Keurig Vs Drip Coffee Makers (Whose Lifespan Reigns Supreme?)
Keurigs may not be the longest-lasting kid on the block, but they sure hold their own!
With a life span of around 3 to 5 years, they outlive Ninja coffee makers and even match with big automatic coffee makers like Cuisinart and Mr. Coffee.
Sure, other coffee makers like Hamilton Beach and Decker coffee machines might go the distance, but let me tell you, those filter costs add up!

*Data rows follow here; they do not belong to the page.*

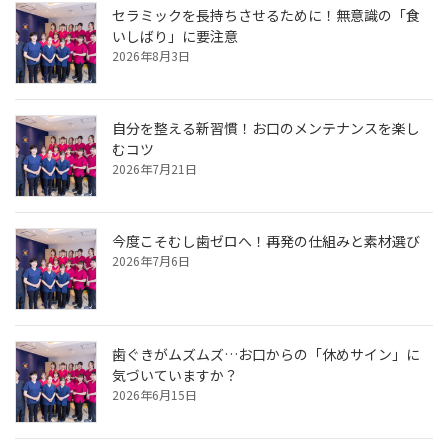
セラミックを長持ちさせるために！無意識の「食
いしばり」に要注意
2026年8月3日
自分を整える新習慣！お口のメンテナンスを楽し
むコツ
2026年7月21日
今度こそむし歯ゼロへ！再発の仕組みと素材選び
2026年7月6日
歯ぐきがムズムズ…お口からの「休めサイン」に
気づいていますか？
2026年6月15日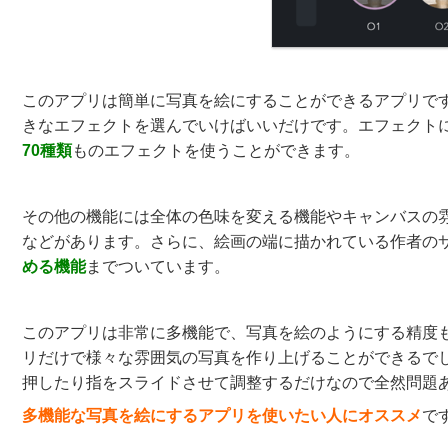
このアプリは簡単に写真を絵にすることができるアプリで
きなエフェクトを選んでいけばいいだけです。エフェクト
70種類
ものエフェクトを使うことができます。
その他の機能には全体の色味を変える機能やキャンバスの
などがあります。さらに、絵画の端に描かれている作者の
める機能
までついています。
このアプリは非常に多機能で、写真を絵のようにする精度
リだけで様々な雰囲気の写真を作り上げることができるで
押したり指をスライドさせて調整するだけなので全然問題
多機能な写真を絵にするアプリを使いたい人にオススメ
で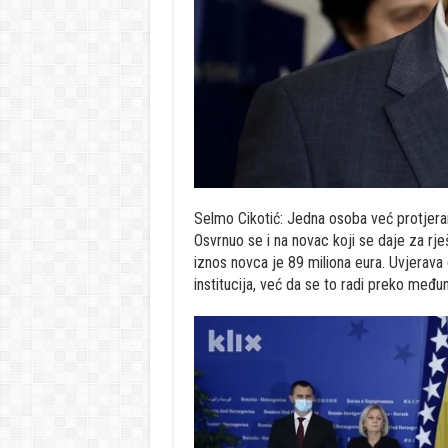
Selmo Cikotić: Jedna osoba već protjeran
Osvrnuo se i na novac koji se daje za rj
iznos novca je 89 miliona eura. Uvjerava 
institucija, već da se to radi preko među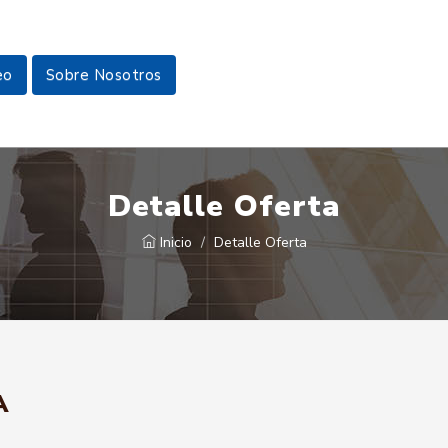
eo
Sobre Nosotros
Detalle Oferta
Inicio
Detalle Oferta
A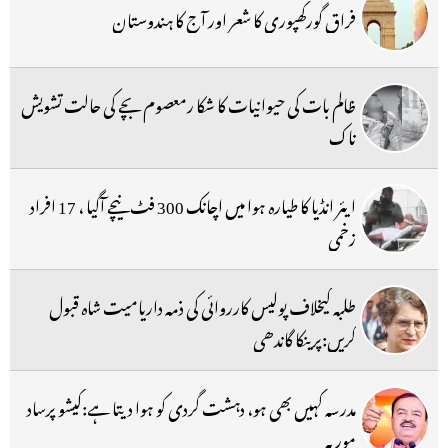
فراق گورکھپوری کا شعر اور آج کا ہندوستان
ظالم بات کی حیوانیات کا شکا رمعصوم بچے کی حالت تشویش
ناک
ایئر انڈیا کا طیارہ ہوا میں اچانک 300 فٹ نیچے آگیا ، 17 افراد
زخمی
طلبہ کیخلاف پولیس کارروائی کی ذمہ داریامیت شاہ قبول
کریں:پرینکا گاندھی
مدرسہ کہیں بھی ہو، دہشت گردی کو ہوا دیتا ہے:کیشو پرساد
موریہ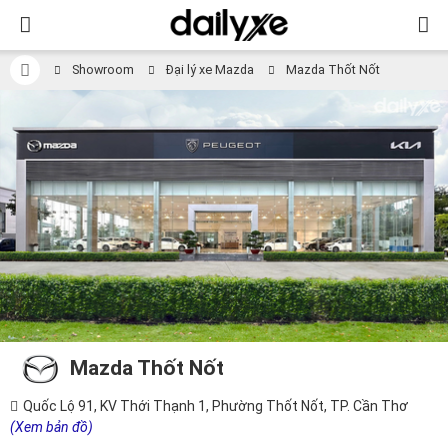
Showroom
Đại lý xe Mazda
Mazda Thốt Nốt
Mazda Thốt Nốt
Quốc Lộ 91, KV Thới Thạnh 1, Phường Thốt Nốt, TP. Cần Thơ
(Xem bản đồ)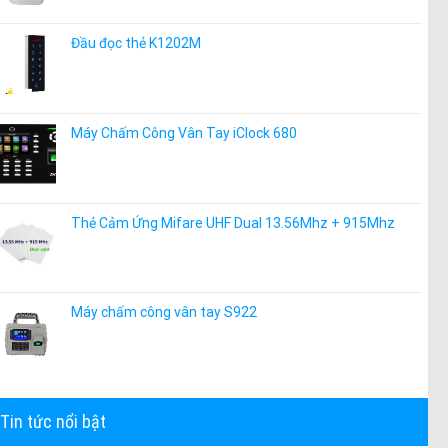
Đầu đọc thẻ K1202M
Máy Chấm Công Vân Tay iClock 680
Thẻ Cảm Ứng Mifare UHF Dual 13.56Mhz + 915Mhz
Máy chấm công vân tay S922
Tin tức nổi bật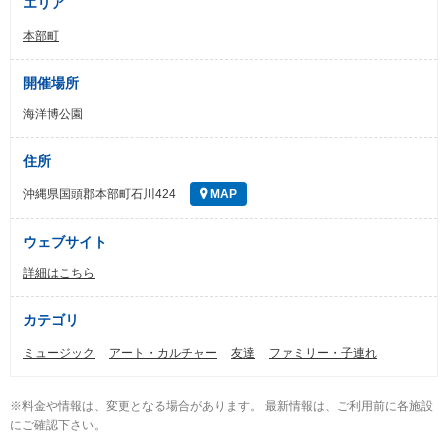
エリア
本部町
開催場所
海洋博公園
住所
沖縄県国頭郡本部町石川424
MAP
ウェブサイト
詳細はこちら
カテゴリ
ミュージック
アート・カルチャー
友達
ファミリー・子連れ
※料金や情報は、変更となる場合があります。 最新情報は、ご利用前に各施設
にご確認下さい。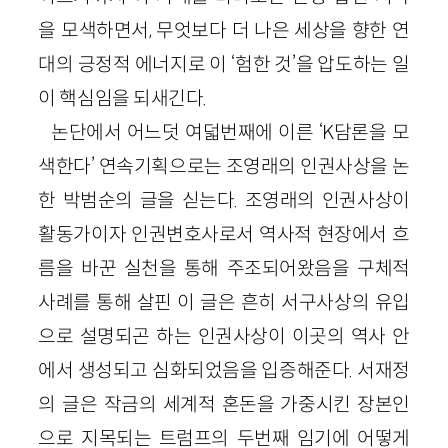
을 모색하면서, 무엇보다 더 나은 세상을 향한 연
대의 긍정적 에너지로 이 ‘험한 것’을 압도하는 일
이 핵심임을 되새긴다.
논단에서 어느덧 여덟번째에 이른 ‘K담론을 모
색한다’ 연속기획으로는 조영래의 인권사상을 논
한 박범순의 글을 싣는다. 조영래의 인권사상이
활동가이자 인권변호사로서 역사적 현장에서 흐
름을 바꾼 실천을 통해 주조되어왔음을 구체적
사례를 통해 살핀 이 글은 흔히 서구사상의 유입
으로 설명되곤 하는 인권사상이 이곳의 역사 안
에서 생성되고 심화되었음을 입증해준다. 서재정
의 글은 작금의 세계적 혼돈을 가중시킨 장본인
으로 지목되는 트럼프의 두번째 임기에 어떻게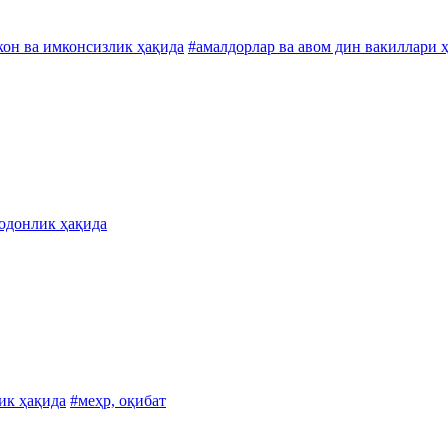
он ва имконсизлик ҳақида
#амалдорлар ва авом дин вакиллари 
одонлик ҳақида
ик ҳақида
#меҳр, оқибат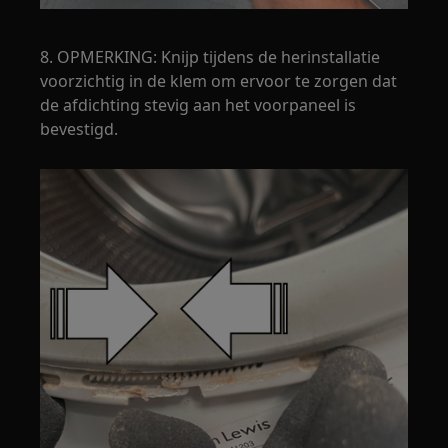
8. OPMERKING: Knijp tijdens de herinstallatie
voorzichtig in de klem om ervoor te zorgen dat
de afdichting stevig aan het voorpaneel is
bevestigd.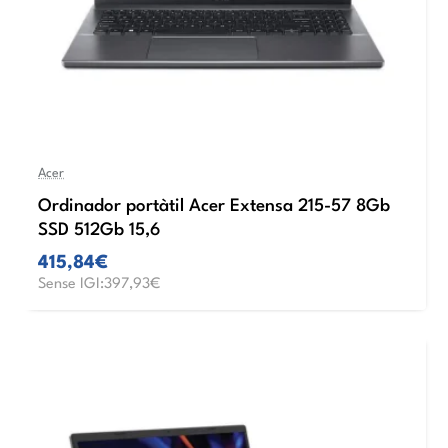
Acer
Ordinador portàtil Acer Extensa 215-57 8Gb
SSD 512Gb 15,6
415,84€
Sense IGI:397,93€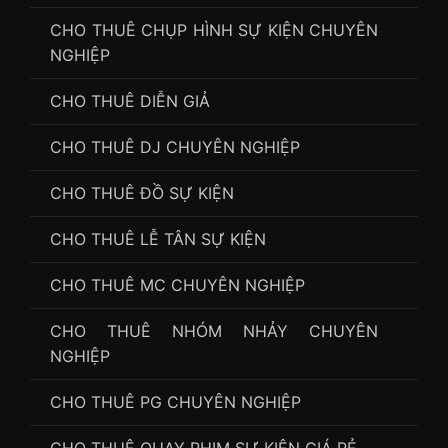
CHO THUÊ CHỤP HÌNH SỰ KIỆN CHUYÊN
NGHIỆP
CHO THUÊ DIỄN GIẢ
CHO THUÊ DJ CHUYÊN NGHIỆP
CHO THUÊ ĐỒ SỰ KIỆN
CHO THUÊ LỄ TÂN SỰ KIỆN
CHO THUÊ MC CHUYÊN NGHIỆP
CHO THUÊ NHÓM NHẢY CHUYÊN
NGHIỆP
CHO THUÊ PG CHUYÊN NGHIỆP
CHO THUÊ QUAY PHIM SỰ KIỆN GIÁ RẺ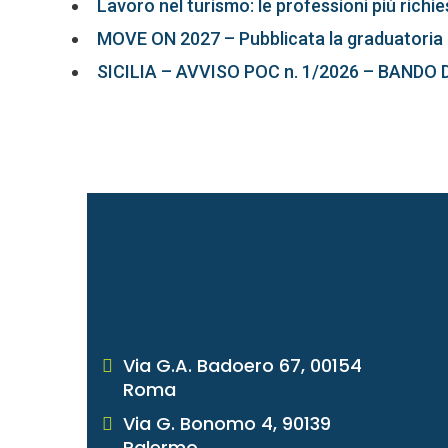
Lavoro nel turismo: le professioni più richi
MOVE ON 2027 – Pubblicata la graduatoria 
SICILIA – AVVISO POC n. 1/2026 – BANDO 
Via G.A. Badoero 67, 00154
Roma
Via G. Bonomo 4, 90139
Palermo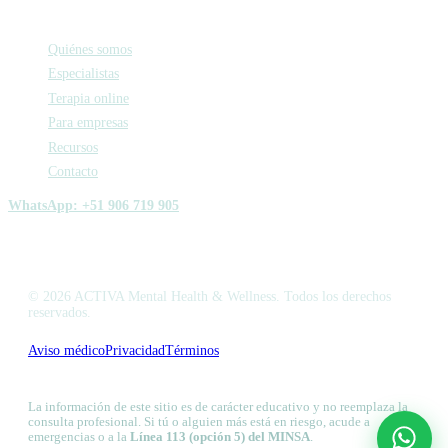
Activa
Quiénes somos
Especialistas
Terapia online
Para empresas
Recursos
Contacto
WhatsApp: +51 906 719 905
© 2026 ACTIVA Mental Health & Wellness. Todos los derechos
reservados.
Aviso médico
Privacidad
Términos
Libro de Reclamaciones
La información de este sitio es de carácter educativo y no reemplaza la
consulta profesional. Si tú o alguien más está en riesgo, acude a
emergencias o a la
Línea 113 (opción 5) del MINSA
.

Meanwhile, Keurig is there for you, ready to serve that perfect one-cup brew without any fuss.
So, if you ask me, I'd say go for the Keurig. It's a bit pricier, yes, but the convenience and the smooth brewing experience are worth every penny.
However, if you're more of a hands-on, manual brewing aficionado, then that's another story.
Remember, time is money, and with a Keurig, you'll certainly save on brewing time, even with a touch more maintenance. Just my two cents!
Related Keurig Lifespan Questions
Which Keurig lasts the longest?
Although Keurig doesn't advertise which of their models last the longest, the Keurig 2.0 line lasts longer than the other models, according to reviews. On top of that, it has a higher brewing capacity and can brew coffee that can last you more than a day—of course, unless you drink coffee like water.
How long is a Keurig warranty?
A Keurig warranty lasts for a year from the date you purchase the machine. Just be sure to register your brewer right away.
How do I get a free Keurig replacement?
You can get a free Keurig replacement if your device has a factory defect and the defect has been discovered while under warranty.
Can an old Keurig make you sick?
An old Keurig can make you sick if you fail to take care of it. If you haven’t cleaned or descaled your machine at all, it may have bacteria and mold buildup that can make you seek.
How do I store my Keurig for months?
To store your Keurig for months, all you need to do is remove any pods from the machine and empty the reservoir. It’s also good practice to descale and thoroughly clean your machine if you have been using it for a while before storing it.
With proper care and maintenance, a Keurig machine can keep brewing your favorite coffee for 3-5 years.
Though it may require a slightly higher initial investment, the convenience and reliability it offers make it a worthwhile choice for coffee enthusiasts seeking a balance between quality and ease of use.